>>

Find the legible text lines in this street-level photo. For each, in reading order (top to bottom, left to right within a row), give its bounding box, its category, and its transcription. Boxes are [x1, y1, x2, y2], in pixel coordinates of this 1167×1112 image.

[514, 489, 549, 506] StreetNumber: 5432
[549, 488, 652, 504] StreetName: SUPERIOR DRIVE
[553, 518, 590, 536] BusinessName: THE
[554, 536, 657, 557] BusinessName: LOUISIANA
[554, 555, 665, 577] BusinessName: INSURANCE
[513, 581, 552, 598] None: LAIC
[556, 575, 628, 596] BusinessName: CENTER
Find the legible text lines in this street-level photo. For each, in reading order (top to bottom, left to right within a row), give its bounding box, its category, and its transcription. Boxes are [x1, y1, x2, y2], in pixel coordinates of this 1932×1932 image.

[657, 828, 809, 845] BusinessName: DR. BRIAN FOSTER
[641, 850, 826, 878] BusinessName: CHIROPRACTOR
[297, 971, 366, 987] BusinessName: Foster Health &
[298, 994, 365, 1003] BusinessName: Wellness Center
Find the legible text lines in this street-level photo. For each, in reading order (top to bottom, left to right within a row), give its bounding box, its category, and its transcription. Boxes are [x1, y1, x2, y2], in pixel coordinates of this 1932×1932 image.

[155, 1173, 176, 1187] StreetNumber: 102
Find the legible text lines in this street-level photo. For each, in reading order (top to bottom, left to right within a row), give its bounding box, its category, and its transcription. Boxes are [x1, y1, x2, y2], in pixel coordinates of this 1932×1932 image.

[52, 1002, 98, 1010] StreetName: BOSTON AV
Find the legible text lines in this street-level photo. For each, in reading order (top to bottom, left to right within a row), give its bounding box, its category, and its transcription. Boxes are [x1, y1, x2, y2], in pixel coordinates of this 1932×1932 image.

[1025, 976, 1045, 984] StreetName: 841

<<

> **Short exercise**
Reproduce the entire listing above verbatim, every line in its original order.

> **Task output**
Find the legible text lines in this street-level photo. For each, in reading order (top to bottom, left to right within a row), give its bounding box, its category, and its transcription. Boxes are [x1, y1, x2, y2], in pixel coordinates of this 1167×1112 image.

[514, 489, 549, 506] StreetNumber: 5432
[549, 488, 652, 504] StreetName: SUPERIOR DRIVE
[553, 518, 590, 536] BusinessName: THE
[554, 536, 657, 557] BusinessName: LOUISIANA
[554, 555, 665, 577] BusinessName: INSURANCE
[513, 581, 552, 598] None: LAIC
[556, 575, 628, 596] BusinessName: CENTER
Find the legible text lines in this street-level photo. For each, in reading order (top to bottom, left to right within a row), give its bounding box, its category, and its transcription. Boxes are [x1, y1, x2, y2], in pixel coordinates of this 1932×1932 image.

[657, 828, 809, 845] BusinessName: DR. BRIAN FOSTER
[641, 850, 826, 878] BusinessName: CHIROPRACTOR
[297, 971, 366, 987] BusinessName: Foster Health &
[298, 994, 365, 1003] BusinessName: Wellness Center
Find the legible text lines in this street-level photo. For each, in reading order (top to bottom, left to right within a row), give its bounding box, its category, and its transcription. Boxes are [x1, y1, x2, y2], in pixel coordinates of this 1932×1932 image.

[155, 1173, 176, 1187] StreetNumber: 102
Find the legible text lines in this street-level photo. For each, in reading order (top to bottom, left to right within a row), give its bounding box, its category, and its transcription. Boxes are [x1, y1, x2, y2], in pixel coordinates of this 1932×1932 image.

[52, 1002, 98, 1010] StreetName: BOSTON AV
Find the legible text lines in this street-level photo. For each, in reading order (top to bottom, left to right within a row), give its bounding box, its category, and its transcription. Boxes are [x1, y1, x2, y2], in pixel coordinates of this 1932×1932 image.

[1025, 976, 1045, 984] StreetName: 841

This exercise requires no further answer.